Sue Obeidi, director of the Muslim Public Affairs Council’s Hollywood Bureau, said in a statement to TheWrap that more Muslim filmmakers should be given voices in filmmaking, but declined to comment on the film itself.

“We hope that the host institutions, including Sundance, will take actions to support Muslim creatives in telling our own stories, authentically and inclusively,” she wrote. “In recent months, the producers of ‘Jihad Rehab’ reached out to MPAC for feedback on the film. MPAC provided honest and concrete feedback. Due to the existence of a non-disclosure agreement between MPAC and the production company, and its desire to uphold its obligations to such agreements, MPAC will not comment further.”

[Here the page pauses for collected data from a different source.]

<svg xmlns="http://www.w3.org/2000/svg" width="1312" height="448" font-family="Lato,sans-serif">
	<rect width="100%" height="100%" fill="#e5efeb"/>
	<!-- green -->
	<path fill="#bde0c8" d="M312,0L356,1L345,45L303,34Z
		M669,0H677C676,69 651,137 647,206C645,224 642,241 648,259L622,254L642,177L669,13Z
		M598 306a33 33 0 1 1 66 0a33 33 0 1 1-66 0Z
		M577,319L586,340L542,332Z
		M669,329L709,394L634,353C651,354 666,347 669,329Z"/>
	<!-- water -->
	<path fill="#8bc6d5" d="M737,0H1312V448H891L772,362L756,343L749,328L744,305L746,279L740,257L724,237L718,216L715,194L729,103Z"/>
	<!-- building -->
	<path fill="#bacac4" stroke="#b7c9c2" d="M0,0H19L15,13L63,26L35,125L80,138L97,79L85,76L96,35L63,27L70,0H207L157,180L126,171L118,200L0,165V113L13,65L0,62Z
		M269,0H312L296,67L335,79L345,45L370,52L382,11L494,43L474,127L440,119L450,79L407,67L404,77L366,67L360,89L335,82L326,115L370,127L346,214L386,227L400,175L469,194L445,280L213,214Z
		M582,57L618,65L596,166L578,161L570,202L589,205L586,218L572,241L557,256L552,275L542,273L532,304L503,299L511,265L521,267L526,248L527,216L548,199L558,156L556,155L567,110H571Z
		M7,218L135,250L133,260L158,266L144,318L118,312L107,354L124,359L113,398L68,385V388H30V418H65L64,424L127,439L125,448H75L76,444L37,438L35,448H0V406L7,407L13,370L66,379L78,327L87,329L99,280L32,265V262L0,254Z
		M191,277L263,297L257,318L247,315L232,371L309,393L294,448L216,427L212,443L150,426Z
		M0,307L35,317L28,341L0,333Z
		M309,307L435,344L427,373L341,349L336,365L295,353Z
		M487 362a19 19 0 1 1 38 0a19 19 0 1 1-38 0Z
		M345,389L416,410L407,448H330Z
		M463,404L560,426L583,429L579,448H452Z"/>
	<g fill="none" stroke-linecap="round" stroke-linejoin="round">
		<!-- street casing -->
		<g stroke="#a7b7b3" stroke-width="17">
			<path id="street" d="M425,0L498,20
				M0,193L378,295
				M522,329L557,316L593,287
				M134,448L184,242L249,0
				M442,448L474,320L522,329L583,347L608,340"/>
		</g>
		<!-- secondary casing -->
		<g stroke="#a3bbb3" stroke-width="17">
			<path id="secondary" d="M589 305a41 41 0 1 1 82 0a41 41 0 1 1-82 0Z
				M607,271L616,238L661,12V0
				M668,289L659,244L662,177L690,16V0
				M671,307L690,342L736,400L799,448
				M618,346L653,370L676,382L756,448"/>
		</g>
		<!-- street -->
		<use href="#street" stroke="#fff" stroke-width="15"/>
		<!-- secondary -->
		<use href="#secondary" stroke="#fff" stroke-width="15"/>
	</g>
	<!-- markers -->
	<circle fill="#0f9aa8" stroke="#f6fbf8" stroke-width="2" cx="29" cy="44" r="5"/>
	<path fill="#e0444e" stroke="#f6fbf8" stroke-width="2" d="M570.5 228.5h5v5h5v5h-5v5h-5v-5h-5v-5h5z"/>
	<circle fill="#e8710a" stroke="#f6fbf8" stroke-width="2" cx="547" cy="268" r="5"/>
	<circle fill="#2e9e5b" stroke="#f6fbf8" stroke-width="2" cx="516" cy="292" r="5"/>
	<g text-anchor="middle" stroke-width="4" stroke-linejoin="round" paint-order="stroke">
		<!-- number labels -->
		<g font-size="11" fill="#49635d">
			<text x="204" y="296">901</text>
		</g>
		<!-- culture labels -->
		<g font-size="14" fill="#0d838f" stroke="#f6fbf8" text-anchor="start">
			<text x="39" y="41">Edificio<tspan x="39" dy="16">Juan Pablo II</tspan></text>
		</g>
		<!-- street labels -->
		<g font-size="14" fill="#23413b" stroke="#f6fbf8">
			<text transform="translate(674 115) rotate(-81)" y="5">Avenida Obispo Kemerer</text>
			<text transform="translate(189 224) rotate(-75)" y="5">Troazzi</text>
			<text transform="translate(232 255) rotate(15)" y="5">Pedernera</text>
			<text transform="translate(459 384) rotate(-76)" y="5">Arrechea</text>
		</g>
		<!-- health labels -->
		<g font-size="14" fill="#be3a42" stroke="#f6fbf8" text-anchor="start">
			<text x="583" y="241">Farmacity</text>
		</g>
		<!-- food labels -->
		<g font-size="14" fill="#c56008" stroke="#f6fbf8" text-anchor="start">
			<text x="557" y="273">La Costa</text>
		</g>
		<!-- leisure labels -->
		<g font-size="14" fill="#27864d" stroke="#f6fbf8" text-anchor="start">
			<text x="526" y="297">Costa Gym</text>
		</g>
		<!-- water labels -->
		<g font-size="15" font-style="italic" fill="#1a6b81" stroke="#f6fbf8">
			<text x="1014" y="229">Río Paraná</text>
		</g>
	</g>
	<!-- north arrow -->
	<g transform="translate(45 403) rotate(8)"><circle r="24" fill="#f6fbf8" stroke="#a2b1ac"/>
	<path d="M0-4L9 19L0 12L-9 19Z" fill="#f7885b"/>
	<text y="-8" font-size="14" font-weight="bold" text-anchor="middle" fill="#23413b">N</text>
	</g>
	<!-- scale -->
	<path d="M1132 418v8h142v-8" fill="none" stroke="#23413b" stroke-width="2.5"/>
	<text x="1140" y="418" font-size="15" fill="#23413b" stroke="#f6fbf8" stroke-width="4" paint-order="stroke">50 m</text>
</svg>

Smaker said that the film went through a two-year editing and test-screening process, expressly because she and her producing partners understood the subject required a nuanced approach. “I knew that the alt-right in the U.S. were probably going to come after us, and I’m sure they still will,” she said. “But I’ve been working on this film for more than half a decade and I’ve been thinking about the issues in the film quite a bit.”

Smaker herself has an unusual journey. A former firefighter, she went searching for answers after 9/11 as to why her colleagues became victims of an international geopolitical battle rooted in the Middle East. She moved to Afghanistan, lived in Yemen for years and finally won permission to shoot her film at the Saudi rehabilitation center.

The horror of what the men in her film experienced in Guantanamo was a driving force in Smaker’s desire to tell their story. “That horror is essentially what the film is about,” she said. “We hear one of the men talk about how he became suicidal. And you hear about the use of sexual assault by the American government. You hear one man say that his best friend died in Guantanamo. And you see how it affects them still. One of them still talks with his hands together as if they’re in handcuffs.”

According to Smaker, the documentary intentionally uses the word “terrorist” to invert its meaning. She said she felt the word would provoke American audiences to question the wisdom of using it with such a broad brush. “We knew that a swath of the audience in America would probably still believe these men in Guantanamo were ‘evil doers,’” she said. “That has been, unfortunately, a viewpoint for two decades now. This film seeks to challenge those stereotypes. American society has labeled these men this way and the film is intended as their chance to give their side.”

She pointed out that the film’s title was also intended to have a double meaning. “The center in Saudi Arabia is a rehabilitation center,” she explained, “but the film is also rehabilitating the audience and their idea of these men. In that way, certain audiences land in a much different place, a much more understanding place, at the end of the film than where they were at the beginning.”

Smaker also said she understood those who took issue with her making the film as a non-Muslim, but defended her validity as an observer, especially as an American with a responsibility to speak out against her country’s status quo. “I saw my own country droning Yemen indiscriminately with air strikes and giving arms to Saudi Arabia and supporting them in their bombing campaign,” she said. “It’s personal to me. My own country is committing these acts. If I don’t call them out, then what the hell I am doing?”